The United States is considering plans to place American security agents at airports in Europe and Asia to better screen passengers before they get on planes bound for the United States. The move is intended to prevent another terrorist attack by stopping potential terrorists before they arrive in America. The idea may not be welcomed by everyone.
Under this plan, American inspectors would have the authority to screen passengers at some of Europe's largest airports, including London's Heathrow, Frankfurt airport in Germany and Japan's Narita, before they board U.S.-bound airliners.

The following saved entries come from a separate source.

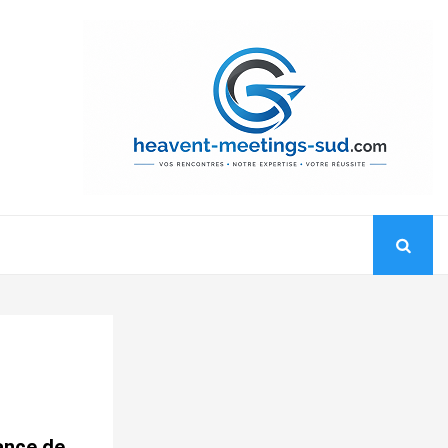
ance de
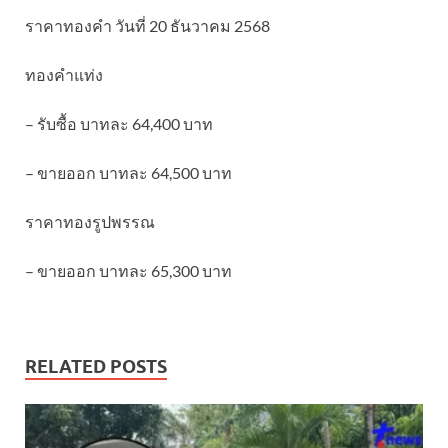
ราคาทองคำ วันที่ 20 ธันวาคม 2568
ทองคำแท่ง
– รับซื้อ บาทละ 64,400 บาท
– ขายออก บาทละ 64,500 บาท
ราคาทองรูปพรรณ
– ขายออก บาทละ 65,300 บาท
RELATED POSTS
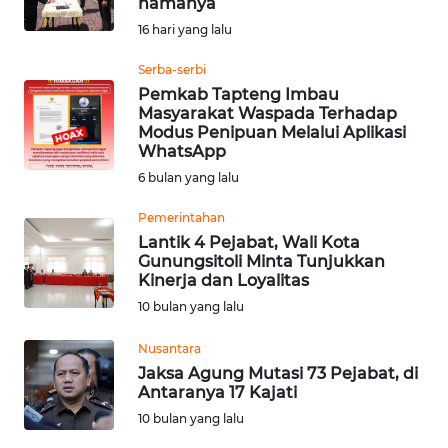
namanya
Informasi
16 hari yang lalu
INDEKS
Serba-serbi
BERITA
Pemkab Tapteng Imbau
Masyarakat Waspada Terhadap
Modus Penipuan Melalui Aplikasi
KONTAK
WhatsApp
KAMI
6 bulan yang lalu
INFO
Pemerintahan
IKLAN
Lantik 4 Pejabat, Wali Kota
Gunungsitoli Minta Tunjukkan
Kinerja dan Loyalitas
TENTANG
10 bulan yang lalu
KAMI
Nusantara
PEDOMAN
Jaksa Agung Mutasi 73 Pejabat, di
MEDIA
Antaranya 17 Kajati
SIBER
10 bulan yang lalu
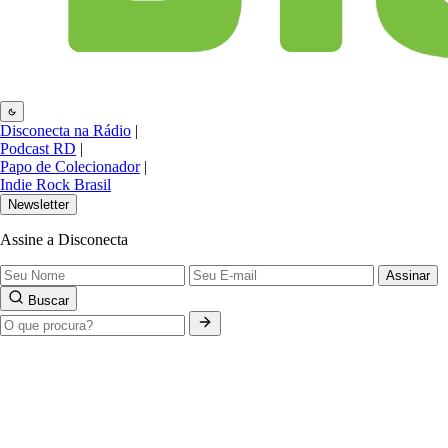
Disconecta na Rádio
|
Podcast RD
|
Papo de Colecionador
|
Indie Rock Brasil
Newsletter
Assine a Disconecta
Assinar
Buscar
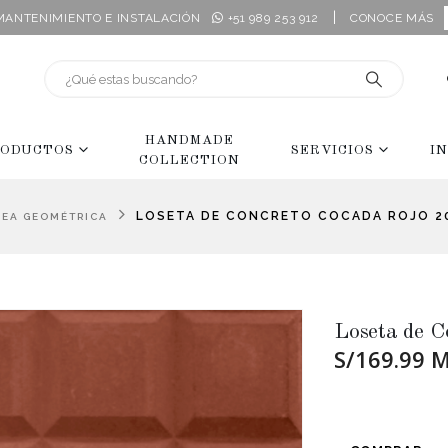
|
 MANTENIMIENTO E INSTALACIÓN
+51 989 253 912
CONOCE MÁS
HANDMADE
ODUCTOS
SERVICIOS
I
COLLECTION
LOSETA DE CONCRETO COCADA ROJO 2
NEA GEOMÉTRICA
Loseta de 
S/169.99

At a time when U.S. intelligence officials say al-Qaida is still working to attack the United States, U.S. Customs chief Robert Bonner tells VOA the goal would be better detection of phony passports and other travel documents, something he says security officials at foreign airports are less able to spot.
"The reality is they just don't have the training to be able to detect a fraudulent or counterfeit passport in a way that trained immigration inspectors [of] U.S. Customs and Border Protection," he said.
Since Christmas, more than a dozen trans-Atlantic flights have been canceled because of concerns about terrorism, including suspicions about people thought to be holding reservations.
If other countries agree to go along with it, this stepped-up passenger screening would amount to extending the reach of the U.S. government to foreign soil in the name of homeland security. U.S. Customs agents have been operating in Canada for years but some European governments may not welcome this proposed plan.
"Measures for this are already in place at European airports," said in Brussels, James Bradbury of the Airports Council International, a trade industry group. He is not sure why the United States thinks this added security is needed in Europe. "Do they just want to reassure U.S. passengers by having an American presence abroad or are they saying they don't have confidence in European standards of security?"
The plan must still be given final approval in the United States. But Customs Commissioner Bonner says he's encountered no European resistance to it so far. "Other nations are already doing this including the United Kingdom, the Netherlands, Australia and Canada," he said.
The stepped up passenger inspection program is being modeled on an existing one in which U.S. agents stationed on foreign soil inspect cargo bound for the United States before it leaves port.